* **ABOUT THIS TASK**
Pictures excluded, output the lines of the data below between the one holding "جميع الحقوق محفوظة" and the one holding "bovendien dat ze", inclusive, exactly as they stand.
START RECORDS SUPPLIED
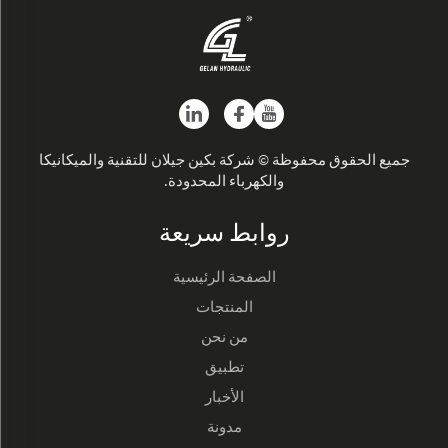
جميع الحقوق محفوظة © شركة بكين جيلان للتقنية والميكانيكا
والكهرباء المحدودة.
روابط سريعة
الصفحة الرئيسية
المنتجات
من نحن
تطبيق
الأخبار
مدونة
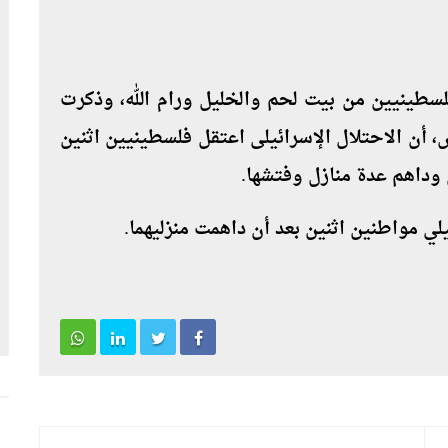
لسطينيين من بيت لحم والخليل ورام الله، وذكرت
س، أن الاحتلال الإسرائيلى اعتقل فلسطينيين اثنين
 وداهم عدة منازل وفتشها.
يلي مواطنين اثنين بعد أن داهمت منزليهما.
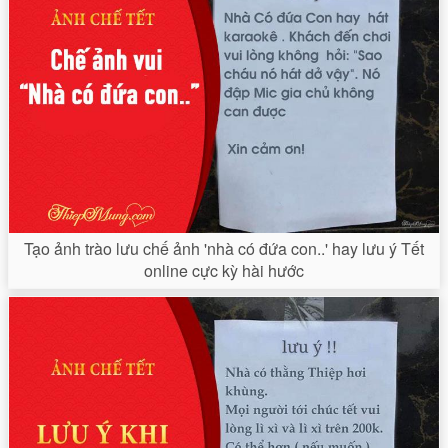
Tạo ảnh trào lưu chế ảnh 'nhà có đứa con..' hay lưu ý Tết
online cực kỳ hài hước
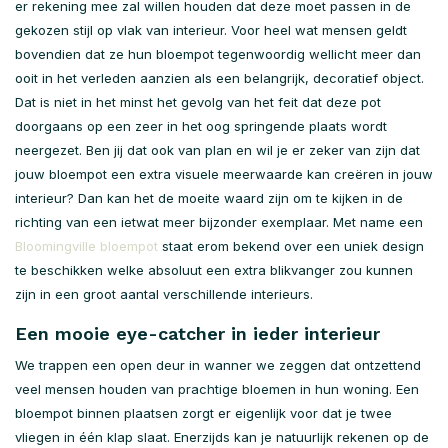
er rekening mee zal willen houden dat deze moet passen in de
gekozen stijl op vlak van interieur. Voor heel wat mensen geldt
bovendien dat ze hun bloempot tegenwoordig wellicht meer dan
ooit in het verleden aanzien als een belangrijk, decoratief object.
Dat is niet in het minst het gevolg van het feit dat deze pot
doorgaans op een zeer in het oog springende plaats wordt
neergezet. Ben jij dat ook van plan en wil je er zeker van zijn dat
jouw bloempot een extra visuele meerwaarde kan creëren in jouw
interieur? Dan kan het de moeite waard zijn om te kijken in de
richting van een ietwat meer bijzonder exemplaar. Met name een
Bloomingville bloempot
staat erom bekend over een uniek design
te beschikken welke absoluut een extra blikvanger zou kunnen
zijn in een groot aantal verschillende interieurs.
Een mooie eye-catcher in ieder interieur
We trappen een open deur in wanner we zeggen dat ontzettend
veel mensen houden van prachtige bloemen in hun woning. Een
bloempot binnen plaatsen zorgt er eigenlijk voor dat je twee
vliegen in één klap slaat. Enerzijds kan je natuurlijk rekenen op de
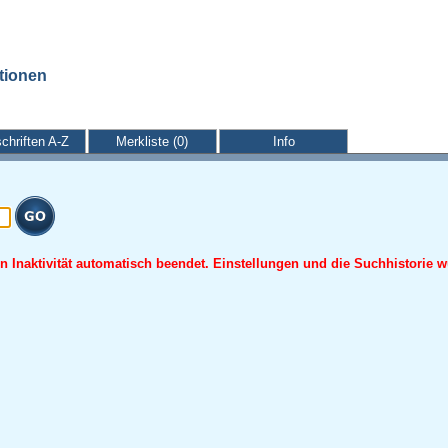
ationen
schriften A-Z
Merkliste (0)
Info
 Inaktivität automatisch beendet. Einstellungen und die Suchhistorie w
END RECORDS SUPPLIED
START RECORDS SUPPLIED
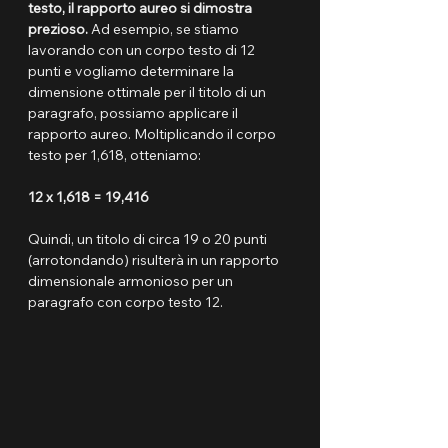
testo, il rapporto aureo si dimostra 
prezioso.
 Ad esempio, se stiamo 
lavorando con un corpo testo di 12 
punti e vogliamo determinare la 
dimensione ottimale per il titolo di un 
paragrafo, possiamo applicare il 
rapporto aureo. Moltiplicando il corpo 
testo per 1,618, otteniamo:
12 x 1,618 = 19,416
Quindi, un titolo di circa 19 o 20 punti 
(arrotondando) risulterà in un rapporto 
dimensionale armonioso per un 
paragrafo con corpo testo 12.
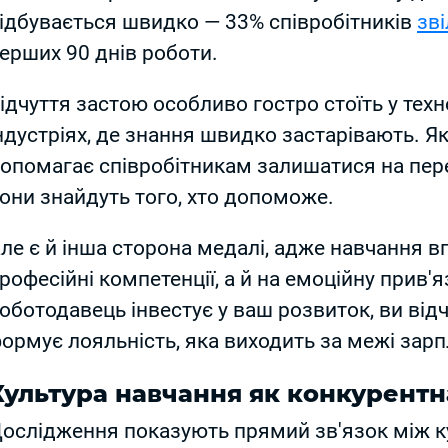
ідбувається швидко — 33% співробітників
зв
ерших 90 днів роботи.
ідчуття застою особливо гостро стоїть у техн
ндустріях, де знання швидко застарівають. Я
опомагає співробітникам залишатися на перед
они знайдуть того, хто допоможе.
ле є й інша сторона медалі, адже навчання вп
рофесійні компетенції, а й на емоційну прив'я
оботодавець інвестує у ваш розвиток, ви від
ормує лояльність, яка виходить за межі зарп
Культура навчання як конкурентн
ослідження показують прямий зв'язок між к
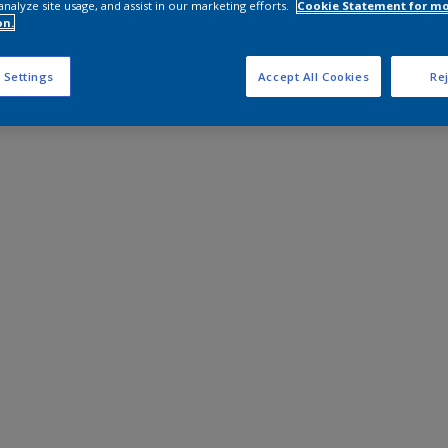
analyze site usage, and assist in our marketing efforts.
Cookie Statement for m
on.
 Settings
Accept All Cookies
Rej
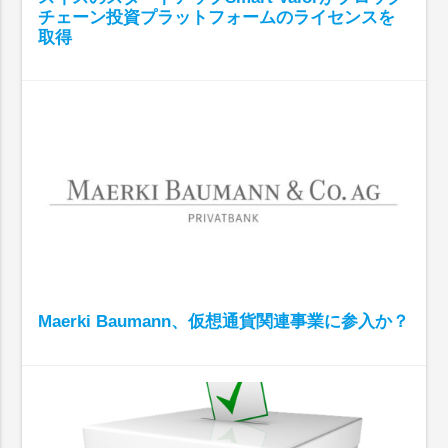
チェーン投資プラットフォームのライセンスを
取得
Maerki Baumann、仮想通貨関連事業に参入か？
END RECORDS SUPPLIED
* **RESPONSE BELOW**
جميع الحقوق محفوظة © شركة بكين جيلان للتقنية والميكانيكا
والكهرباء المحدودة.
روابط سريعة
الصفحة الرئيسية
المنتجات
من نحن
تطبيق
الأخبار
مدونة
لسطينيين من بيت لحم والخليل ورام الله، وذكرت
س، أن الاحتلال الإسرائيلى اعتقل فلسطينيين اثنين
 وداهم عدة منازل وفتشها.
يلي مواطنين اثنين بعد أن داهمت منزليهما.
Tạo ảnh trào lưu chế ảnh 'nhà có đứa con..' hay lưu ý Tết
online cực kỳ hài hước
er rekening mee zal willen houden dat deze moet passen in de
gekozen stijl op vlak van interieur. Voor heel wat mensen geldt
bovendien dat ze hun bloempot tegenwoordig wellicht meer dan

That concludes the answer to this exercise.